Only lines that contain the word "chips" belong in the answer; copy them from the records below.

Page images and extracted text
==*==
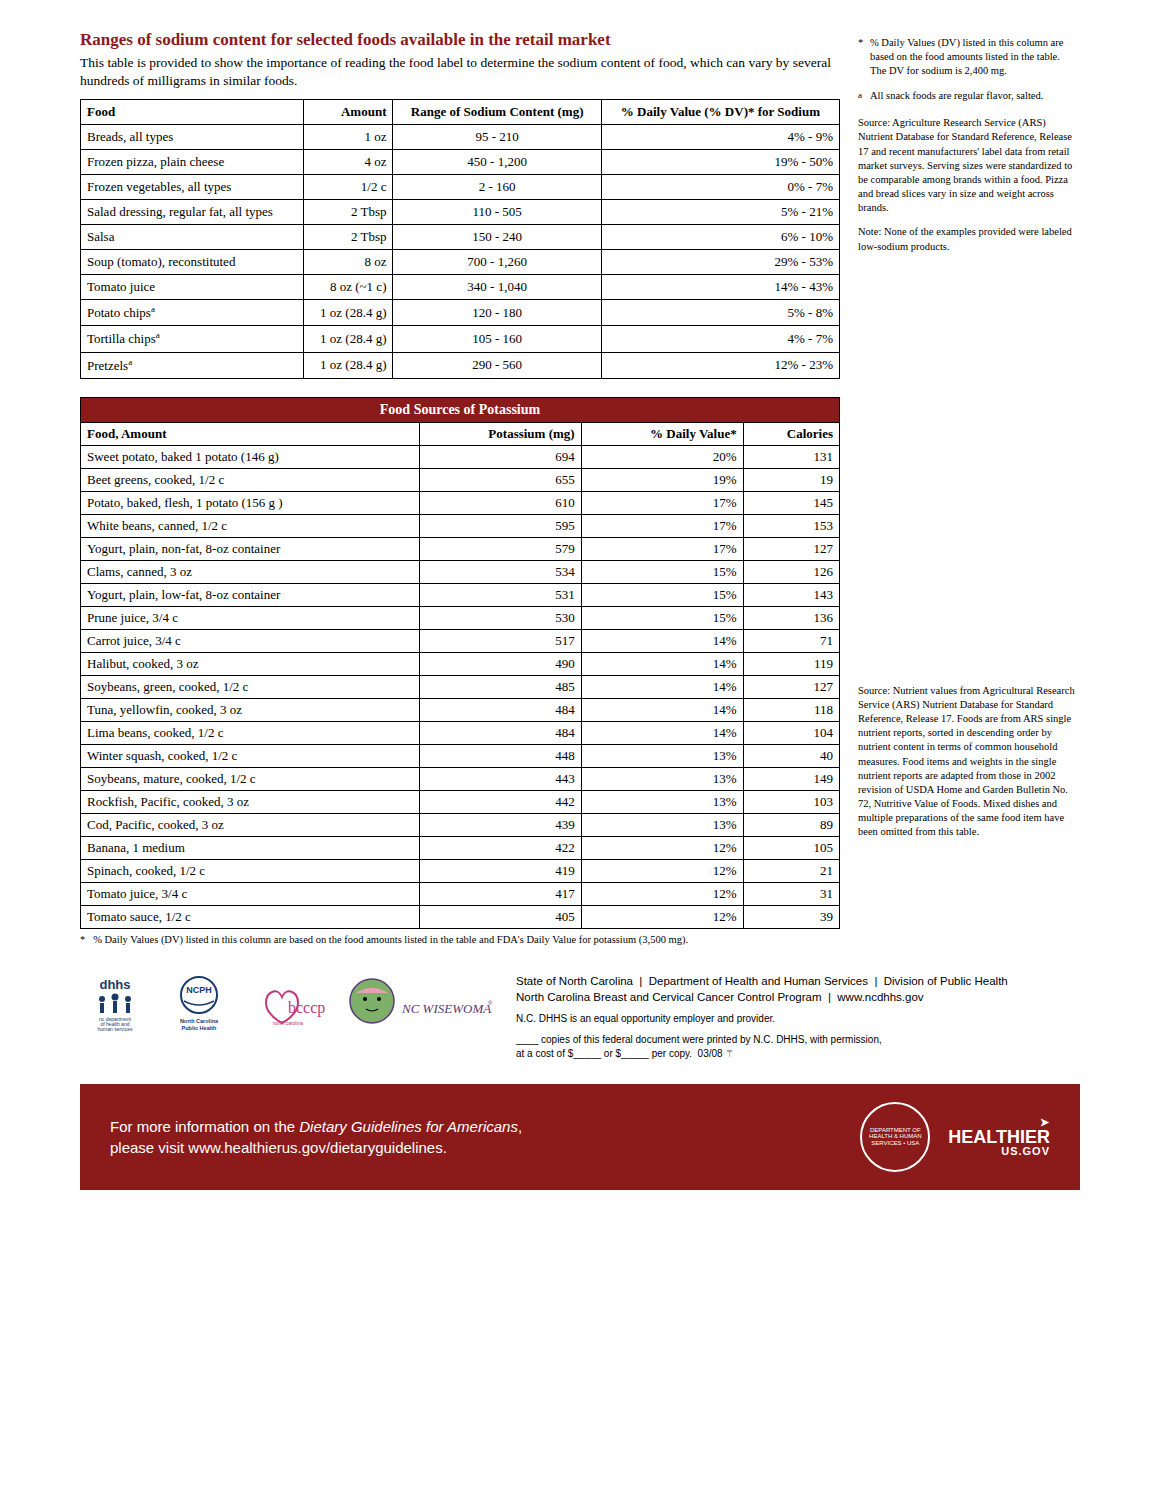Ranges of sodium content for selected foods available in the retail market
This table is provided to show the importance of reading the food label to determine the sodium content of food, which can vary by several hundreds of milligrams in similar foods.
| Food | Amount | Range of Sodium Content (mg) | % Daily Value (% DV)* for Sodium |
| --- | --- | --- | --- |
| Breads, all types | 1 oz | 95 - 210 | 4% - 9% |
| Frozen pizza, plain cheese | 4 oz | 450 - 1,200 | 19% - 50% |
| Frozen vegetables, all types | 1/2 c | 2 - 160 | 0% - 7% |
| Salad dressing, regular fat, all types | 2 Tbsp | 110 - 505 | 5% - 21% |
| Salsa | 2 Tbsp | 150 - 240 | 6% - 10% |
| Soup (tomato), reconstituted | 8 oz | 700 - 1,260 | 29% - 53% |
| Tomato juice | 8 oz (~1 c) | 340 - 1,040 | 14% - 43% |
| Potato chips a | 1 oz (28.4 g) | 120 - 180 | 5% - 8% |
| Tortilla chips a | 1 oz (28.4 g) | 105 - 160 | 4% - 7% |
| Pretzels a | 1 oz (28.4 g) | 290 - 560 | 12% - 23% |
Food Sources of Potassium
| Food, Amount | Potassium (mg) | % Daily Value* | Calories |
| --- | --- | --- | --- |
| Sweet potato, baked 1 potato (146 g) | 694 | 20% | 131 |
| Beet greens, cooked, 1/2 c | 655 | 19% | 19 |
| Potato, baked, flesh, 1 potato (156 g ) | 610 | 17% | 145 |
| White beans, canned, 1/2 c | 595 | 17% | 153 |
| Yogurt, plain, non-fat, 8-oz container | 579 | 17% | 127 |
| Clams, canned, 3 oz | 534 | 15% | 126 |
| Yogurt, plain, low-fat, 8-oz container | 531 | 15% | 143 |
| Prune juice, 3/4 c | 530 | 15% | 136 |
| Carrot juice, 3/4 c | 517 | 14% | 71 |
| Halibut, cooked, 3 oz | 490 | 14% | 119 |
| Soybeans, green, cooked, 1/2 c | 485 | 14% | 127 |
| Tuna, yellowfin, cooked, 3 oz | 484 | 14% | 118 |
| Lima beans, cooked, 1/2 c | 484 | 14% | 104 |
| Winter squash, cooked, 1/2 c | 448 | 13% | 40 |
| Soybeans, mature, cooked, 1/2 c | 443 | 13% | 149 |
| Rockfish, Pacific, cooked, 3 oz | 442 | 13% | 103 |
| Cod, Pacific, cooked, 3 oz | 439 | 13% | 89 |
| Banana, 1 medium | 422 | 12% | 105 |
| Spinach, cooked, 1/2 c | 419 | 12% | 21 |
| Tomato juice, 3/4 c | 417 | 12% | 31 |
| Tomato sauce, 1/2 c | 405 | 12% | 39 |
* % Daily Values (DV) listed in this column are based on the food amounts listed in the table and FDA's Daily Value for potassium (3,500 mg).
*% Daily Values (DV) listed in this column are based on the food amounts listed in the table. The DV for sodium is 2,400 mg.
aAll snack foods are regular flavor, salted.
Source: Agriculture Research Service (ARS) Nutrient Database for Standard Reference, Release 17 and recent manufacturers' label data from retail market surveys. Serving sizes were standardized to be comparable among brands within a food. Pizza and bread slices vary in size and weight across brands.
Note: None of the examples provided were labeled low-sodium products.
Source: Nutrient values from Agricultural Research Service (ARS) Nutrient Database for Standard Reference, Release 17. Foods are from ARS single nutrient reports, sorted in descending order by nutrient content in terms of common household measures. Food items and weights in the single nutrient reports are adapted from those in 2002 revision of USDA Home and Garden Bulletin No. 72, Nutritive Value of Foods. Mixed dishes and multiple preparations of the same food item have been omitted from this table.
dhhs nc department of health and human services
NCPH North Carolina Public Health
bcccp north carolina
NC WISEWOMAN ®
State of North Carolina | Department of Health and Human Services | Division of Public Health
North Carolina Breast and Cervical Cancer Control Program | www.ncdhhs.gov
N.C. DHHS is an equal opportunity employer and provider.
____ copies of this federal document were printed by N.C. DHHS, with permission,
at a cost of $_____ or $_____ per copy. 03/08 ⚚
For more information on the Dietary Guidelines for Americans,
please visit www.healthierus.gov/dietaryguidelines.
DEPARTMENT OF HEALTH & HUMAN SERVICES • USA
➤ HEALTHIER US.GOV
==*==
**SOLUTION FOR THIS TASK**
| Potato chips a | 1 oz (28.4 g) | 120 - 180 | 5% - 8% |
| Tortilla chips a | 1 oz (28.4 g) | 105 - 160 | 4% - 7% |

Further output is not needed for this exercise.